A panel in the Idaho Senate introduced a bill that would increase the state’s minimum wage to $9.25 an hour -- a $2 per hour increase -- by next year. 

But the idea already appears to be a non-starter.

Before the hearing even began, Senate State Affairs Chairman Curt McKenzie said, “To be candid to the committee, I don’t necessarily anticipate that we would have further hearings on this.”

The Republican senator from Nampa said he would hear the proposal now as a courtesy to the Democrats who worked on it and so the ideas could be publicly available.

The measure’s sponsor, Democratic Rep. Mat Erpelding of Boise, made his case.

“The thing about wages that’s a problem -- it disproportionately affects certain people. Fifty-four percent of minimum wage earners are women with one child.”

Idaho has one of the nation’s highest portions of workers who earn minimum wage which is $7.25 an hour -- the federal minimum. In contrast, Washington’s minimum wage is $9.47. Oregon’s is $9.25.

Erpelding’s bill would increase the hourly wage by $1 per hour this July and by another dollar a year later. Wages for waiters and other tipped workers would increase from $3.35 to $4.25 by 2016.
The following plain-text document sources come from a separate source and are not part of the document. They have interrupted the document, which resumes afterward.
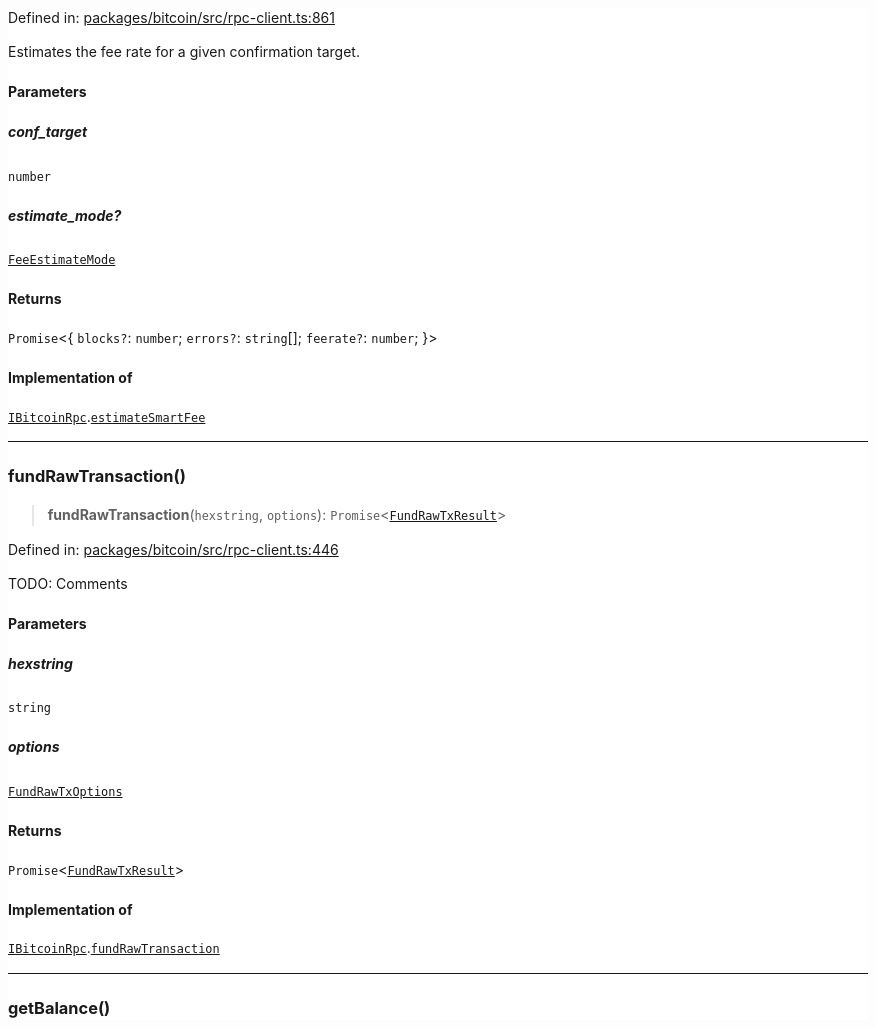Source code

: Defined in: [packages/bitcoin/src/rpc-client.ts:861](https://github.com/dcdpr/did-btcr2-js/blob/c82bc5c69016e1146a0c52c6e6b21621f5abd6d4/packages/bitcoin/src/rpc-client.ts#L861)

Estimates the fee rate for a given confirmation target.

#### Parameters

##### conf\_target

`number`

##### estimate\_mode?

[`FeeEstimateMode`](../type-aliases/FeeEstimateMode.md)

#### Returns

`Promise`&lt;\{ `blocks?`: `number`; `errors?`: `string`[]; `feerate?`: `number`; \}&gt;

#### Implementation of

[`IBitcoinRpc`](../interfaces/IBitcoinRpc.md).[`estimateSmartFee`](../interfaces/IBitcoinRpc.md#estimatesmartfee)

***

### fundRawTransaction()

> **fundRawTransaction**(`hexstring`, `options`): `Promise`&lt;[`FundRawTxResult`](../type-aliases/FundRawTxResult.md)&gt;

Defined in: [packages/bitcoin/src/rpc-client.ts:446](https://github.com/dcdpr/did-btcr2-js/blob/c82bc5c69016e1146a0c52c6e6b21621f5abd6d4/packages/bitcoin/src/rpc-client.ts#L446)

TODO: Comments

#### Parameters

##### hexstring

`string`

##### options

[`FundRawTxOptions`](../type-aliases/FundRawTxOptions.md)

#### Returns

`Promise`&lt;[`FundRawTxResult`](../type-aliases/FundRawTxResult.md)&gt;

#### Implementation of

[`IBitcoinRpc`](../interfaces/IBitcoinRpc.md).[`fundRawTransaction`](../interfaces/IBitcoinRpc.md#fundrawtransaction)

***

### getBalance()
After that, Idaho’s minimum wage would adjust annually according to the consumer price index.

Erpelding argued that by pegging Idaho’s minimum wage to the federal minimum, businesses could be subject to a sudden disruption if the federal government makes a significant hike in its minimum. President Obama has suggested raising the federal minimum to $10.10 an hour. Erpelding says a gradual increase would allow for a smoother transition.